NHS England will fund 22,000 additional practice staff – including pharmacists, physiotherapists, paramedics, physician associates and social prescribing workers – by 2023/24.
The announcement comes as the BMA secured today a new five-year contractual agreement with NHS England for GP services across the country.
They will be employed as part of primary care networks, which will receive 70% recurrent funding for physiotherapists, physician associates, clinical pharmacists and community paramedics and 100% funding for social prescribers.
The funding will begin this year for social prescribers and pharmacists, and this will include those pharmacists already appointed by networks from previous schemes.
Physios and physician associates will be funded from 2020, while paramedics will be funded from 2021, with the intention of expanding the primary care team by more than 20,000 staff members by 2023.
Funding increases will also see an increase in the number of practice nurses coming into primary care.

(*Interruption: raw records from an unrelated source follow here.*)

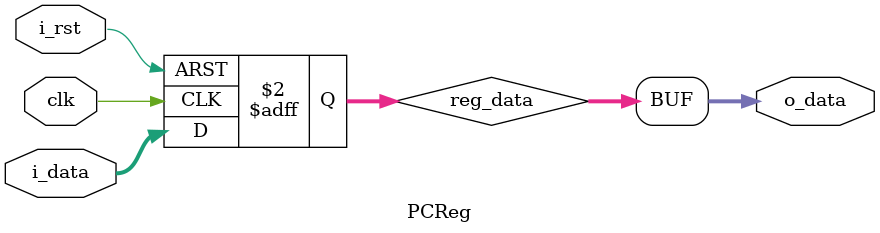
<source format=v>
`timescale 1ns / 1ps


module PCReg(
    input wire clk,
    input wire [31:0] i_data,
    input wire i_rst,
    output wire [31:0] o_data
    );
    
    reg [31:0] reg_data;

    always @ (posedge clk or posedge i_rst)
    begin
        if(i_rst) reg_data <= 32'b0000_0000_0100_0000_0000_0000_0000_0000;
        else reg_data <= i_data;
    end

    assign o_data = reg_data;

endmodule

</source>
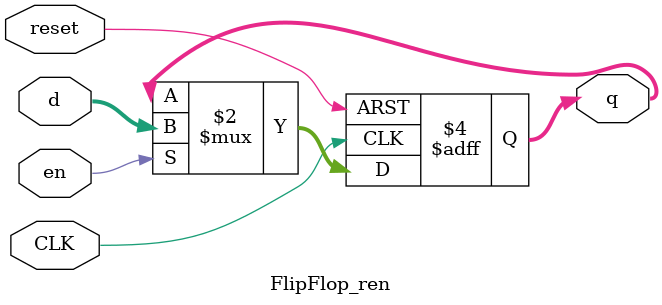
<source format=v>
`timescale 1ns / 1ps
module FlipFlop_ren#(parameter WIDTH = 8)(
    input CLK,
    input reset,
    input en,
    input [WIDTH-1:0] d,
    output reg [WIDTH-1:0] q
    );
	 
	 always @(posedge CLK, posedge reset)
		begin
			if(reset)
				q <= 0;
			else if(en)
				q <= d;	
		end


endmodule

</source>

The changes are part of the NHS Long Term Plan’s vision for primary care, with GP practices working together to form primary care networks by July 2019 that cover 30,000-50,000 patients.

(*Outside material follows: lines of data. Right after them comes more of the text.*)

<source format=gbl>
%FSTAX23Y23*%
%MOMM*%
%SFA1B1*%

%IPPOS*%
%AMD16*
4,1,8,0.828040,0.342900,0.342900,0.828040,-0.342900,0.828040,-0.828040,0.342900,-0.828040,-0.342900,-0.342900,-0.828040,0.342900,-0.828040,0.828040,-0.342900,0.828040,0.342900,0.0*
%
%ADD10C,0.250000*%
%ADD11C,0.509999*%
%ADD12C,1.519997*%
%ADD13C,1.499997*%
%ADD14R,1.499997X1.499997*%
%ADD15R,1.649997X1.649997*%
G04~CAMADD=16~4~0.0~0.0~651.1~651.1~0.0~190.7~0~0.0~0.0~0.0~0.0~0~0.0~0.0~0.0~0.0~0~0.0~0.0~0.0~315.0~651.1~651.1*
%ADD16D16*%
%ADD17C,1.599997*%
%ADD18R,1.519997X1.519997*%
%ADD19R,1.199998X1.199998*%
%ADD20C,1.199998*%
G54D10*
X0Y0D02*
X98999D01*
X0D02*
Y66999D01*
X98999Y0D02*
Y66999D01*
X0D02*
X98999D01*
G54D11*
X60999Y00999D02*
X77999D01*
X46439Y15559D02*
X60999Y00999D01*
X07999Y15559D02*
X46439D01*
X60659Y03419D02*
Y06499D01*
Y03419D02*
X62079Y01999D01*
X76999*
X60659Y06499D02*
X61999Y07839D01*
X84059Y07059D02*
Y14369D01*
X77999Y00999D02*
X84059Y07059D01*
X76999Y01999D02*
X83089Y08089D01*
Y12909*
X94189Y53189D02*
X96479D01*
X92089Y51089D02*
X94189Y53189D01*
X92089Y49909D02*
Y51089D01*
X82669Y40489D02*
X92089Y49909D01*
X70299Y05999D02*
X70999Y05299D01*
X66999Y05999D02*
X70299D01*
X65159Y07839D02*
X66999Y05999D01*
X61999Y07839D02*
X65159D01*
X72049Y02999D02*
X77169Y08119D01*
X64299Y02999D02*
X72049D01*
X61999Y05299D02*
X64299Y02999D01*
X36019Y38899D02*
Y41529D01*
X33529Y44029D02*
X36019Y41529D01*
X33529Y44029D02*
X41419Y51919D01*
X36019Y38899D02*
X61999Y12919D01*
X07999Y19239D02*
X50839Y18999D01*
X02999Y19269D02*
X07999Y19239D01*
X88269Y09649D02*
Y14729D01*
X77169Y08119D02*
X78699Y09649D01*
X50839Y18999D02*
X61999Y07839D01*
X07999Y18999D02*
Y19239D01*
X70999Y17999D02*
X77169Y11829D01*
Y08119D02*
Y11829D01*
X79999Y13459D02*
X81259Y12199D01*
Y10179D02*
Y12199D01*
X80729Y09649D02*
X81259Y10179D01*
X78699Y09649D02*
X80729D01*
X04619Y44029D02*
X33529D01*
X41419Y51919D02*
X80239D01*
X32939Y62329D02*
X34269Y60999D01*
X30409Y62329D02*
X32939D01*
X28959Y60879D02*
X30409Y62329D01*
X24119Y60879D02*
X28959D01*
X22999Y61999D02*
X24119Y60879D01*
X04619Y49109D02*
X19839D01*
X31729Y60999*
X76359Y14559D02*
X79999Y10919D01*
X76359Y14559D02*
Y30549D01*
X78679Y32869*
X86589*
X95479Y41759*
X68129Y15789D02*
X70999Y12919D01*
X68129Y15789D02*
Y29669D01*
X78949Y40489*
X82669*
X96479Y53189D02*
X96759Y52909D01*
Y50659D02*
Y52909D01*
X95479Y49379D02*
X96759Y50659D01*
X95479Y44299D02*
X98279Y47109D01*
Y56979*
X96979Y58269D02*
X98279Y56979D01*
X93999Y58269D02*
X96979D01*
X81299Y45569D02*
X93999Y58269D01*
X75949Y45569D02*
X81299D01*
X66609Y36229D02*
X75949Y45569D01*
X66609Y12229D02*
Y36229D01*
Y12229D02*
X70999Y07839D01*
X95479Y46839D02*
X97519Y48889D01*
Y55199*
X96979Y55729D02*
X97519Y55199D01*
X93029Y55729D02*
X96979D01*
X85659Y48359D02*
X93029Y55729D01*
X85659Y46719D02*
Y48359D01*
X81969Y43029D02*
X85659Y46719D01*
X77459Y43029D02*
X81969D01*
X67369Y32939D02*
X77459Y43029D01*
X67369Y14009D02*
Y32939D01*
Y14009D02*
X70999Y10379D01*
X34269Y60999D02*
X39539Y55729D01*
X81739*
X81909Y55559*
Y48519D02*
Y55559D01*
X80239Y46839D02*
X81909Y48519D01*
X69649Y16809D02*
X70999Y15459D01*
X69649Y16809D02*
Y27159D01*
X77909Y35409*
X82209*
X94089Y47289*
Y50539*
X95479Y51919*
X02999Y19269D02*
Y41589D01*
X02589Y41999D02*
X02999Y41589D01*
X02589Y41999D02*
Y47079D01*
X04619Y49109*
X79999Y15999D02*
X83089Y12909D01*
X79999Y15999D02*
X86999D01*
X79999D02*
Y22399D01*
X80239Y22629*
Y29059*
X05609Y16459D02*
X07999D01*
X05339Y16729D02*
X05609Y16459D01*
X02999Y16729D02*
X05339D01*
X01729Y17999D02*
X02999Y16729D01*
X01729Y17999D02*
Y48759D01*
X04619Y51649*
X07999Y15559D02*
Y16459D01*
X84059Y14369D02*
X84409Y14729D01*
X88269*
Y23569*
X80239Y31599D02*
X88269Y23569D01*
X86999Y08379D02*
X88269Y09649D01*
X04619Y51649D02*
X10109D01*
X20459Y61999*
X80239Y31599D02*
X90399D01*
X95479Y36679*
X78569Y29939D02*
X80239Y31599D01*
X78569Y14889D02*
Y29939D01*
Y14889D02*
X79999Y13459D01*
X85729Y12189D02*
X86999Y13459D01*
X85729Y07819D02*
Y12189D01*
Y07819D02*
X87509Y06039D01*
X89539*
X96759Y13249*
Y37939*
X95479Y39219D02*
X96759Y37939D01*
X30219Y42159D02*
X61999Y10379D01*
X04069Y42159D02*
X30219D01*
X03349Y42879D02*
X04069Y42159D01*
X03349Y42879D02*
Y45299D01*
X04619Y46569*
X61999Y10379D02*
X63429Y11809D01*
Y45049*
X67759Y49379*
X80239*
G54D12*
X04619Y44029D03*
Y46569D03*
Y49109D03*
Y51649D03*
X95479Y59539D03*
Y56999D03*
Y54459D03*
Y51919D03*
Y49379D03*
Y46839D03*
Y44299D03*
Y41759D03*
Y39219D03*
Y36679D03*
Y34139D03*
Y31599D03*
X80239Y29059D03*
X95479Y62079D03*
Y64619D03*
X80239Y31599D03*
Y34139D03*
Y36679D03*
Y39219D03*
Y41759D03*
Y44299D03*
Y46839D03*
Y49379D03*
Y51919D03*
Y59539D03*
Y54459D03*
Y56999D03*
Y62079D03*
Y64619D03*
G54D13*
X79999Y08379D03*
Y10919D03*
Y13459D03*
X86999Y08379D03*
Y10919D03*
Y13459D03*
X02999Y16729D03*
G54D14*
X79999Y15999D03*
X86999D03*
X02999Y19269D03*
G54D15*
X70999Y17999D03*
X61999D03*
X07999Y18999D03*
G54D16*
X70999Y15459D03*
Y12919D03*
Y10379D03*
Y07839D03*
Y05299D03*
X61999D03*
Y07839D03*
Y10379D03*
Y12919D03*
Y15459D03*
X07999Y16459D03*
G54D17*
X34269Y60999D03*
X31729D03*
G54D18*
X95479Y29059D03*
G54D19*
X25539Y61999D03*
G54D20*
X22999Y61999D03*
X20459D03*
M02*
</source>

According to NHS England, wider teams in practices are likely to ‘improve patient experience, ensuring they are seen by the correct professional at the right time’.
NHS England said that the increased workforce will add to the 5,000 additional staff that have been recruited in practices over the last four years.
RCGP chair Professor Helen Stokes-Lampard said: ‘We welcome the focus on collaborative working with a range of highly-skilled members of the GP team, to support our work and free up our time to deliver care to patients who need our expertise – as well as with other practices in the same locality.’